Me duele la espalda de pasar el día limpiando. Por primera vez en mi vida limpiaba el piso de mi casa con agua y jabón, tal cual cenicienta.
Me duelen las manos de escurrir el coleto. Sí, echaba agua y jabón en el piso, quitaba el agua sucia del piso con un trapo y lo escurría luego en un balde, viendo cómo salía el agua negra.
Mientras salían los chorritos de esa agua inmunda, se me despertó la sensibilidad. Sí, en ese acto tan tonto y simple como sacar el sucio del piso y luego del trapo.
En cada chorrito de esos corría un recuerdo, o varios, no sé. Y me quedaba embelesada viendo el agua correr y pensando en las cosas que han pasado en mi sala.
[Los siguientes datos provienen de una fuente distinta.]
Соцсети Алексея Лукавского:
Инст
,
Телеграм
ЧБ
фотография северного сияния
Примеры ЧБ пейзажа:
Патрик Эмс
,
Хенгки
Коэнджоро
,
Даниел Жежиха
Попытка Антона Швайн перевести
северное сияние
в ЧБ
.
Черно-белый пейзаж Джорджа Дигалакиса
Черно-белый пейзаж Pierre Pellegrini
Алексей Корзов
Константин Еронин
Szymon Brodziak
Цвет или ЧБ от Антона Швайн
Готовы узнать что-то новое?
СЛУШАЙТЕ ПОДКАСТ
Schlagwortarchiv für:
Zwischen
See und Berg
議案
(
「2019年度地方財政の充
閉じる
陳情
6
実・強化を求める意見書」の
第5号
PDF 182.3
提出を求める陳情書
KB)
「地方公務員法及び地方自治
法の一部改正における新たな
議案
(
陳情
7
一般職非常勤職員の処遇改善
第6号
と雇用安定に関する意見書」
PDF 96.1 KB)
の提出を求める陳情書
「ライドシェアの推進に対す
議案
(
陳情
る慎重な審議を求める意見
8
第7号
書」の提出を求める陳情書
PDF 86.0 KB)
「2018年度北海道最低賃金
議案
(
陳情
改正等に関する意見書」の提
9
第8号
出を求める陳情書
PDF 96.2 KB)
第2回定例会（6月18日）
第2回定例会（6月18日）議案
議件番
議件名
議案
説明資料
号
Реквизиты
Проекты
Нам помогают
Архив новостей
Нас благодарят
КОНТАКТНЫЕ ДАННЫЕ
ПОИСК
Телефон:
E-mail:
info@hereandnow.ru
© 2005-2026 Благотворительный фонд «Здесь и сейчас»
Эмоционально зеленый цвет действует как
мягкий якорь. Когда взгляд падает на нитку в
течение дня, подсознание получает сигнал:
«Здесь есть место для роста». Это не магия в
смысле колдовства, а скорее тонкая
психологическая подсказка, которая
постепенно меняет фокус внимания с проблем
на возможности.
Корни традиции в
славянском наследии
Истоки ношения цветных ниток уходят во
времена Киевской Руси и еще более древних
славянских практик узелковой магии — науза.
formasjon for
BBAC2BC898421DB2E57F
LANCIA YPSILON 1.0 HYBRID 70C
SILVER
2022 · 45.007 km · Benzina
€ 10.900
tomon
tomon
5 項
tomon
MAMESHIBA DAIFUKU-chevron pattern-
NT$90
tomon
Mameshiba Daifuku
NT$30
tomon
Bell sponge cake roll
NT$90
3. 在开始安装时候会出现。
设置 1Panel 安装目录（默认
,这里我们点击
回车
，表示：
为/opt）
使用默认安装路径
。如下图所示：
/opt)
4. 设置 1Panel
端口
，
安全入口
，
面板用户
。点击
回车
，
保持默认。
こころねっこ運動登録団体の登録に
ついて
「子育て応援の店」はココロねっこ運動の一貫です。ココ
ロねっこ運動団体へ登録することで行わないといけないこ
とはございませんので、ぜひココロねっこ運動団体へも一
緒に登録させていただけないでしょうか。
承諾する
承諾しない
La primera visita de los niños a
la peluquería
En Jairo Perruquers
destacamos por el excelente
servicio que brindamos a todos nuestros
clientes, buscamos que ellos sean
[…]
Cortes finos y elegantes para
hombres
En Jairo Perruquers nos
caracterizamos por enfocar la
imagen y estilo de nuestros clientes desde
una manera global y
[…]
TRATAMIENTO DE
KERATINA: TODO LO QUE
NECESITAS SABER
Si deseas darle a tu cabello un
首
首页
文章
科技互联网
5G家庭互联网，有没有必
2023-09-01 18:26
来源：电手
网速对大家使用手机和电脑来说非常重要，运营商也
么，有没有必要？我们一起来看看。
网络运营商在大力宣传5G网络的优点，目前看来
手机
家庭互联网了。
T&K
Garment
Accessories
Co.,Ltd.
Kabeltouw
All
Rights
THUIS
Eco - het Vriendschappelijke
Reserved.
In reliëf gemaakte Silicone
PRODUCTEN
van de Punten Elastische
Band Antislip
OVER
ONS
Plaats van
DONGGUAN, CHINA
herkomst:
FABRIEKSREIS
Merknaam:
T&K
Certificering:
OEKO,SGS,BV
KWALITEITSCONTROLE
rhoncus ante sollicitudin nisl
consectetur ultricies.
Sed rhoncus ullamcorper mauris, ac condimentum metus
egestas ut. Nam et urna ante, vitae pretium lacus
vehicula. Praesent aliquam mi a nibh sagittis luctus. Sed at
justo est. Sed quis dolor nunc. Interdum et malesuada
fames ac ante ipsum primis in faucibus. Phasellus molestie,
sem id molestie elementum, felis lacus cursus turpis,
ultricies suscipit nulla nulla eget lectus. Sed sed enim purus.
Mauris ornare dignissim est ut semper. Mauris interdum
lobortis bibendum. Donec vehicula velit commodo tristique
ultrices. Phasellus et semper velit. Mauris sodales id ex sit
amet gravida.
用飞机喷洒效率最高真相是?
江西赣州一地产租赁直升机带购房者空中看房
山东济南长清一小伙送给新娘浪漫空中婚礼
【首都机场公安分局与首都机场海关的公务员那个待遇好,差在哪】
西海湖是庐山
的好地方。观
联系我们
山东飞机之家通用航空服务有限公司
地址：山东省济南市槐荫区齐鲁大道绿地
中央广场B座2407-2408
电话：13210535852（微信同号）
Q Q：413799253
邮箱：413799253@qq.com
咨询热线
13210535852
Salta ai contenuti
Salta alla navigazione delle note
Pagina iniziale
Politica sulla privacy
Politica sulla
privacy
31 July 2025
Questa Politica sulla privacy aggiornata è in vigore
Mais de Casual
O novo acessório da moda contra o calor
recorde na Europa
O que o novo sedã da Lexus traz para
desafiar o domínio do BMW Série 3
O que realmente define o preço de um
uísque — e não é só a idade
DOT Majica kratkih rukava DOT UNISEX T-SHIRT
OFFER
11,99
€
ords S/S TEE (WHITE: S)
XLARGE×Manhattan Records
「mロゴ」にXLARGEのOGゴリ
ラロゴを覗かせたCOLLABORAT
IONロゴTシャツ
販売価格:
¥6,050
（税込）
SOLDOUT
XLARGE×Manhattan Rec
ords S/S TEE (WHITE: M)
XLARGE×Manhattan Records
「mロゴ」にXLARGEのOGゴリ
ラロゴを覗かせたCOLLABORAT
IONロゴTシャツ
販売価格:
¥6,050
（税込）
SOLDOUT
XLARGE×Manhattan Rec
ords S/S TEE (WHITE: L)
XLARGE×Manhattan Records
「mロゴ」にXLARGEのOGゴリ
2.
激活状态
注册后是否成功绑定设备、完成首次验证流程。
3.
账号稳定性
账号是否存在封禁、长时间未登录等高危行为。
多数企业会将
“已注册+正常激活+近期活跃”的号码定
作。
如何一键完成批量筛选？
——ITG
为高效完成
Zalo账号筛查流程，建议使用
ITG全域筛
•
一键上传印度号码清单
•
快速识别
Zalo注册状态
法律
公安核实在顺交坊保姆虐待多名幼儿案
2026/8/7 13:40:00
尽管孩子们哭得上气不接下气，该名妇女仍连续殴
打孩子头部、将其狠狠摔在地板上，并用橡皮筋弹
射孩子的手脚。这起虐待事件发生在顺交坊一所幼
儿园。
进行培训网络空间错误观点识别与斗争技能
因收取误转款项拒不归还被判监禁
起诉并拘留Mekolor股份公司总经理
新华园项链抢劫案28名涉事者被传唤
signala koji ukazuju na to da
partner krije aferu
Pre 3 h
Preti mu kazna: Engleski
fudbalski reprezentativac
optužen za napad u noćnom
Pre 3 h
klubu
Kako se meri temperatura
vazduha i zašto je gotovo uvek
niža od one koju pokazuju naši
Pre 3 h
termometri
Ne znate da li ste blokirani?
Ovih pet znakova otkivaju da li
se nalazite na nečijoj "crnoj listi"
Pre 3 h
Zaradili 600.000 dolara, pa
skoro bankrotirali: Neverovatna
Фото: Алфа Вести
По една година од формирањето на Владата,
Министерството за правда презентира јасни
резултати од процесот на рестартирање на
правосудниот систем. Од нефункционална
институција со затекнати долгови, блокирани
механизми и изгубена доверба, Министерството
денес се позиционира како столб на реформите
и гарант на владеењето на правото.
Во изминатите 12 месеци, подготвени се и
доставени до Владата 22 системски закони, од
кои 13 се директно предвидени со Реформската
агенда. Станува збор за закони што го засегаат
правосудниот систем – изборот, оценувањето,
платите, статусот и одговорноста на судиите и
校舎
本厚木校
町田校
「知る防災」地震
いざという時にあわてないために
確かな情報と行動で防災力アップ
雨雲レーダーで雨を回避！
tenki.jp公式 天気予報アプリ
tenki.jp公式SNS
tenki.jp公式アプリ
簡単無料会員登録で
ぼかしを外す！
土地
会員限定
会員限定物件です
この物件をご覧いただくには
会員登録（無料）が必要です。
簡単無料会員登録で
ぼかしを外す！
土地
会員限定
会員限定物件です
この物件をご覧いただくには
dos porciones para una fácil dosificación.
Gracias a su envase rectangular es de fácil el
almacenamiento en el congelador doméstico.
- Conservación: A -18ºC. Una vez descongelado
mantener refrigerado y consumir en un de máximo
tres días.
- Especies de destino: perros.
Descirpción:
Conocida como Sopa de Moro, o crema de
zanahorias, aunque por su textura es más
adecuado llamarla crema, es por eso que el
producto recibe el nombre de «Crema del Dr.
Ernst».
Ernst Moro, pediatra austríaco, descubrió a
Ahora el piso está más limpio que nunca; una buena sesión de escobazos, agua, jabón y coletos lo hizo verse más brillante que antes. Pero sigue estando sucio, de conversaciones, de miradas, de lloraderas frente al balcón, de gritos de sorpresa frente al televisor (casi siempre con Tibisay Lucena diciendo buenas nuevas), de peleas adultas y peleas infantiles, de "holas", de "chaos" y de lo que va a ser más difícil de limpiar: los "mucho gusto" que en mi sala han tenido lugar.
Mi sala, así sucia, de recuerdos y manchas en la pared es uno de mis libros preferidos de poesía, así como un Inventario.
Creo que la vida se vive en poesía gracias a los recuerdos, y a los lugares que los guarda.